Alla fine del 2002 vennero estratti frammenti replicabili di DNA, ma il 15 febbraio 2005 il progetto venne abbandonato, in quanto il materiale genetico recuperato fu giudicato troppo danneggiato per poter essere utilizzato.

Tuttavia nel maggio 2005 il professor Micheal Archer della University of New South Wales, già direttore dell’Australian Museum e biologo evoluzionista, annunciò che il progetto sarebbe stato portato avanti da un gruppo di università interessate e da un centro di ricerca: appena un mese prima, dopo quattro anni di ricerca e catalogazione, era stato ultimato l’International Thylacine Specimen Database, un database completo di tutti i resti di tilacino conosciuti presenti in musei, università e collezioni private.

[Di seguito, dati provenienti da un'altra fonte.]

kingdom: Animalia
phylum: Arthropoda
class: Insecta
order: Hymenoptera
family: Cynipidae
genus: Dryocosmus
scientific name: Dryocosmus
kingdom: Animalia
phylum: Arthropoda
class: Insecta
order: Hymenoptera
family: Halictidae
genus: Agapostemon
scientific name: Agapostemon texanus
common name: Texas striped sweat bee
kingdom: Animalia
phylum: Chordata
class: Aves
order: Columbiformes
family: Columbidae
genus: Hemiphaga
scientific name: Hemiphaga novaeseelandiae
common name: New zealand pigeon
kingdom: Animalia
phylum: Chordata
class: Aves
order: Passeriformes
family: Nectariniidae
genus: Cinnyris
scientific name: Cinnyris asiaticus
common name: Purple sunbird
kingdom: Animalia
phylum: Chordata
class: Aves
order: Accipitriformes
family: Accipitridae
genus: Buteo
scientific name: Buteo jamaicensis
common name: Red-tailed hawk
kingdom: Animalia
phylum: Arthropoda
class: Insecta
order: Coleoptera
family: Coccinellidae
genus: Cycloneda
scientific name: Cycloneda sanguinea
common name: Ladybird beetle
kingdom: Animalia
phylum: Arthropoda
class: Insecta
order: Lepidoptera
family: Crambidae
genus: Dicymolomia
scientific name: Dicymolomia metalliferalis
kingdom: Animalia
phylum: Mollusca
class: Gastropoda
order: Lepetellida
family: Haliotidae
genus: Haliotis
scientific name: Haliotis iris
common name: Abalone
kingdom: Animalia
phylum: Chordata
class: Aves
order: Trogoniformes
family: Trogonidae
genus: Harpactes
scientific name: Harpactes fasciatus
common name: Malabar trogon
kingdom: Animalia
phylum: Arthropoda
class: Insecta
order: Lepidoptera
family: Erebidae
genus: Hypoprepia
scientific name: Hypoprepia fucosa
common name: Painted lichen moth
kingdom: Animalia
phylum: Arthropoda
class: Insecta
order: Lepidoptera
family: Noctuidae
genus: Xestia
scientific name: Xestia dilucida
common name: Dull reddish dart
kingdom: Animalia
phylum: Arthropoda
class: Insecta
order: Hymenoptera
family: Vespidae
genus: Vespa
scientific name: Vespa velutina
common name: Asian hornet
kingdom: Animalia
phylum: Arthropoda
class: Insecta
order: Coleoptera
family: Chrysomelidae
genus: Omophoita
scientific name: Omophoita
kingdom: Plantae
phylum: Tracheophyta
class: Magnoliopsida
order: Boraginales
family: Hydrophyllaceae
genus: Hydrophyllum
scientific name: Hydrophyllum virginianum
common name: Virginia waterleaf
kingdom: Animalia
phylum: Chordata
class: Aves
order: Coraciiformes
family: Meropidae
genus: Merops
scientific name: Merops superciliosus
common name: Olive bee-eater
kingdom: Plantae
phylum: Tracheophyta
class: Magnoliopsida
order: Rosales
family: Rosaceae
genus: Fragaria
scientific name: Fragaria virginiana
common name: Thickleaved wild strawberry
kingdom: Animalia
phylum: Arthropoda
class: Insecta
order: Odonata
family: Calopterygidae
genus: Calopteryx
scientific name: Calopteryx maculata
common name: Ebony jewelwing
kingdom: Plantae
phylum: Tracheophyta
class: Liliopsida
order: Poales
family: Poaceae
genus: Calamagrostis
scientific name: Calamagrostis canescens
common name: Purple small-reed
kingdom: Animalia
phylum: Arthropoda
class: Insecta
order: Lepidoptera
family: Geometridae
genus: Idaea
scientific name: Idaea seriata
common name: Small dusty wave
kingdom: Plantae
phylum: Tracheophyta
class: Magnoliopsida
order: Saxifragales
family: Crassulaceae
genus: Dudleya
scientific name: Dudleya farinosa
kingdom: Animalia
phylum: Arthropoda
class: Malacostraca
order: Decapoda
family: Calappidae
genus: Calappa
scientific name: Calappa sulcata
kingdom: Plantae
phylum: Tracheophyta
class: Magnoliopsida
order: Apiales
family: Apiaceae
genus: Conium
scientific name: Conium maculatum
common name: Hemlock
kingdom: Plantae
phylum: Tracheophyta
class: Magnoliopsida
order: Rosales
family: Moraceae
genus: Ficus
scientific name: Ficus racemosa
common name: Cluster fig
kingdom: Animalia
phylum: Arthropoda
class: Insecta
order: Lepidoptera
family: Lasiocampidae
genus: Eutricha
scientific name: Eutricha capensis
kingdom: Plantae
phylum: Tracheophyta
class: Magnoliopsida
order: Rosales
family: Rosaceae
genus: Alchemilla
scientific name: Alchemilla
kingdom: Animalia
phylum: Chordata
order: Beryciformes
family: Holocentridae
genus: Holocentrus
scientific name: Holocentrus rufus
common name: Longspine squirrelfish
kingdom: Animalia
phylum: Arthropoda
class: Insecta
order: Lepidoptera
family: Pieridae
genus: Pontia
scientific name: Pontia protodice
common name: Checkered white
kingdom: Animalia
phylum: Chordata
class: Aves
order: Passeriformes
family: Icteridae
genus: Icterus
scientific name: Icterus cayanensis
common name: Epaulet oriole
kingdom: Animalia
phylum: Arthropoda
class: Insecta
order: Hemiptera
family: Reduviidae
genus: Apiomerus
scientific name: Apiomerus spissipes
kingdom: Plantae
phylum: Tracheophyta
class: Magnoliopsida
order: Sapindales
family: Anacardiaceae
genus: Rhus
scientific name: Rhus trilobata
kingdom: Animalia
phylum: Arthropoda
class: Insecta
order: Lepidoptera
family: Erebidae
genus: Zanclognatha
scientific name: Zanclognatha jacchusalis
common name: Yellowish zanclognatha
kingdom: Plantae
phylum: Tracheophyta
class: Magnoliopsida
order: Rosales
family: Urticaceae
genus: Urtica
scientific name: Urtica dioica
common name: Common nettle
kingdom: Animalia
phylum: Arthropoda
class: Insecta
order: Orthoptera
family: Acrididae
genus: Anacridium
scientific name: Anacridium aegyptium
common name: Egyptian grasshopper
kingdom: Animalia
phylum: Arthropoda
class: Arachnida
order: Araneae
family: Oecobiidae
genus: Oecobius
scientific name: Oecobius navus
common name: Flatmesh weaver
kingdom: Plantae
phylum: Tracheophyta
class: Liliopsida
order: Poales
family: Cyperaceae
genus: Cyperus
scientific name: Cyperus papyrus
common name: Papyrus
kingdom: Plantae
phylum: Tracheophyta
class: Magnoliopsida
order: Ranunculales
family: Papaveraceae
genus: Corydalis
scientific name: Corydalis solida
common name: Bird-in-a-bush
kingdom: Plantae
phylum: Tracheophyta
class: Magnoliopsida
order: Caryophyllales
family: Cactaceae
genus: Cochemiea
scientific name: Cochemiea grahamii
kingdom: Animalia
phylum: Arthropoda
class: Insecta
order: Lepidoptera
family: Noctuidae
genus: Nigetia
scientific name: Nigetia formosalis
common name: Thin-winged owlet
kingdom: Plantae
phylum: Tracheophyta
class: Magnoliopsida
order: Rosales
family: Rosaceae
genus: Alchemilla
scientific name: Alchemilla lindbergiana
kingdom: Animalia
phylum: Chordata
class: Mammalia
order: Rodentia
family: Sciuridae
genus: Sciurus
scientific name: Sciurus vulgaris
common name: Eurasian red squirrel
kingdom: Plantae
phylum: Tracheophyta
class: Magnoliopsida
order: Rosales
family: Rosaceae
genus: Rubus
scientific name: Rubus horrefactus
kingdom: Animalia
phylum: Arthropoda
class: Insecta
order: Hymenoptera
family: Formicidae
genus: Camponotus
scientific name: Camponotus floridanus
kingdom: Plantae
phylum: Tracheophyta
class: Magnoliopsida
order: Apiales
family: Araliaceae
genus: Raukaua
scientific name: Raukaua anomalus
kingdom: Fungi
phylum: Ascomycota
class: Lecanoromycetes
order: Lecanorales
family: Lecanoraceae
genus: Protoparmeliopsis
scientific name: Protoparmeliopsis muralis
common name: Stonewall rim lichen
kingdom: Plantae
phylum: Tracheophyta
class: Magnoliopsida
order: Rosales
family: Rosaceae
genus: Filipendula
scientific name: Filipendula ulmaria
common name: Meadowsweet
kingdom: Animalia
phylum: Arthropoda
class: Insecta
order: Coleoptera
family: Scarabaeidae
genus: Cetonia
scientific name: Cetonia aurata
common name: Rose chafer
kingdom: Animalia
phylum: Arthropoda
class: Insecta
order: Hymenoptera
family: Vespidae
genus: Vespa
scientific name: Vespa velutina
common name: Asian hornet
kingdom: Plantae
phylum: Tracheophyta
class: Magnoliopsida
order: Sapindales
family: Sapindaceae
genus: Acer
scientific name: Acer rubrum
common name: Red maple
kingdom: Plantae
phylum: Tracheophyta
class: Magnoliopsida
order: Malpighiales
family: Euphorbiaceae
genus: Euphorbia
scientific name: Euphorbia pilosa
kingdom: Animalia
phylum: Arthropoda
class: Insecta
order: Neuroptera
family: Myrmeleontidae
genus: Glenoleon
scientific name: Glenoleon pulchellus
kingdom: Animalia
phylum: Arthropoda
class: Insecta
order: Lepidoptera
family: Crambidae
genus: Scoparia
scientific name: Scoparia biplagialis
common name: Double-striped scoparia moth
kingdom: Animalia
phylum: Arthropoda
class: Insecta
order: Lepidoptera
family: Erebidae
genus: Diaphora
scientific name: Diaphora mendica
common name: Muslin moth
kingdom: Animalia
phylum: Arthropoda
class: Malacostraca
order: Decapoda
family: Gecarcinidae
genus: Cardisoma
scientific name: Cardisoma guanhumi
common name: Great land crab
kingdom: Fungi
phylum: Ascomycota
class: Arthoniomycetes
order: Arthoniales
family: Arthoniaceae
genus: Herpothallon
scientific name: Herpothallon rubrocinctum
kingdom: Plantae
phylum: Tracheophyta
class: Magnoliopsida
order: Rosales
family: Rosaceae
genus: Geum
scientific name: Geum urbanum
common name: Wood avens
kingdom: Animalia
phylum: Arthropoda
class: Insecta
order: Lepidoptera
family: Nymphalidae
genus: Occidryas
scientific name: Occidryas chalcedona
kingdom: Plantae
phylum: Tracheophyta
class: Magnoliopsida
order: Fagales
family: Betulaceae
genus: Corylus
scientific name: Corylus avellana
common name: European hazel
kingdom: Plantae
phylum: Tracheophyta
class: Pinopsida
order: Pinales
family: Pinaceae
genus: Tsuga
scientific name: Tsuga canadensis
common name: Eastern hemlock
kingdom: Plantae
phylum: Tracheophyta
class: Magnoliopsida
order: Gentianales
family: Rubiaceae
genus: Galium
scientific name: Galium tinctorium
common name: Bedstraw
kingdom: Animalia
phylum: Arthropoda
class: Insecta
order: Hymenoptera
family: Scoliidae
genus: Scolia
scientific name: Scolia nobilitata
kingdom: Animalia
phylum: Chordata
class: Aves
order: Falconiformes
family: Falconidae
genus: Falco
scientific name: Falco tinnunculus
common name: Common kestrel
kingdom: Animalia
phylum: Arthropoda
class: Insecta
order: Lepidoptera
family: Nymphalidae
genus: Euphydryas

Nel 2008 i ricercatori Andrew J. Pask e Marilyn B. Renfree dell’università di Melbourne e Richard R. Behringer dell’università di Austin hanno annunciato di aver isolato dalla pelliccia di un esemplare adulto e dal corpo di alcuni piccoli, tutti conservati in etanolo, il gene Col2A1enhancer, che ha il compito di assemblare la proteina che forma ossa e cartilagini del tilacino. Il gene è stato impiantato in alcuni topi di laboratorio e risulta funzionante: la ricerca ha rianimato la speranza di ricreare un giorno una popolazione di tilacini. Lo stesso anno un altro gruppo di ricercatori sequenziò con successo il DNA mitocondriale del tilacino a partire da due esemplari conservati in museo. Il loro successo apre la prospettiva del sequenziamento completo del DNA nucleare di questo animale a partire da esemplari da museo. Il loro risultato è stato pubblicato sulla rivista Genome Research nel 2009.

Ancora nel 2013 Mike Archer e Stewart Brand, in due interventi indipendenti fra loro alla conferenza TED, citavano il tilacino come possibile candidato alla de-estinzione.